After a car accident, leaving the scene can be a costly and life-changing mistake. Naturally, you feel confused and traumatized after a crash. And as your heart races and adrenaline rushes through your system, you can make a poor judgment. However, unless you need emergency medical care, you should stay at the crash scene. Philadelphia, PA personal injury attorneys recommend this to avoid getting into trouble with the law and facing issues when you decide to file a personal injury claim against the at-fault party.

What Happens If You Leave the Crash Scene?

In the state of Pennsylvania, leaving the scene can result in you being charged with a hit and run, whether or not somebody is injured. When no party is injured, you could face a third-degree misdemeanor charge. However, if the accident resulted in injuries and you leave the scene, you could be charged with a first-degree misdemeanor. Keep in mind that leaving the accident scene is a punishable crime. You could face jail time, pay fines, face probation, get your license suspended, or pay restitution to the other driver, even if they caused the accident. This is the reason you need to consult with a personal injury attorney who can help you understand the right steps to resolve your accident case.  

Such penalties are just for the crime of not staying at the crash scene. When other crimes have been committed like driving under the influence, fleeing from the police, or reckless endangerment, a party could also be prosecuted. 

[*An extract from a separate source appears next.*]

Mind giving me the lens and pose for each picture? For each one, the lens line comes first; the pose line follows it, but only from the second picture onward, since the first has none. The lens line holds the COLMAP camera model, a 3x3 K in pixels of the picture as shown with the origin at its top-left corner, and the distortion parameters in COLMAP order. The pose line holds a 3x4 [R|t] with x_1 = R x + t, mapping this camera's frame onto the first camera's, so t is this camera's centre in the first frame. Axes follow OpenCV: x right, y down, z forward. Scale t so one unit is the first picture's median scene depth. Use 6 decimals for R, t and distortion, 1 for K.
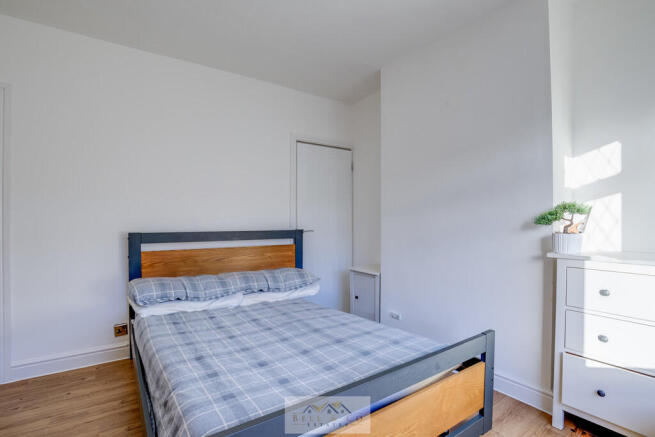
lens RADIAL K [[309.4, 0, 326.1], [0, 309.4, 224.2], [0, 0, 1]] dist [-0.015896, -0.000217]
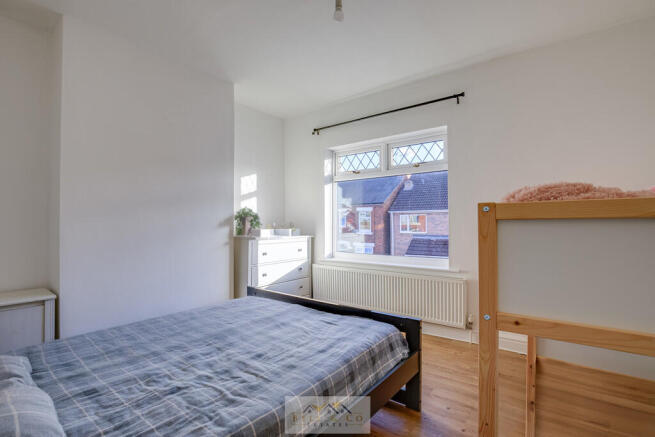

What to Do Following an Accident

After the crash takes place, your decisions can affect your health and freedom. So, you should not do something that can be considered as fleeing the accident scene. While at the scene, here are the steps you must take:

  • Check for injuries. After the accident, check if someone in your car has sustained injuries. Then, check on witnesses. If the accident has resulted in injuries or fatalities, turn off your car and keep it in its location. Law enforcement must collect additional evidence that may not be accessible if you move your car.
  • Exchange insurance information with the other party involved. Because liability will fall on a party’s insurance provider, exchange insurance information with the driver of the other vehicle involved in the accident. Also, get the driver’s name and contact number.
  • Take physical evidence. Consider taking photos or videos of the accident that your attorney can use as evidence to support your injury claim. These include skid marks, the damage to both vehicles, the position of the vehicles involved, and weather conditions.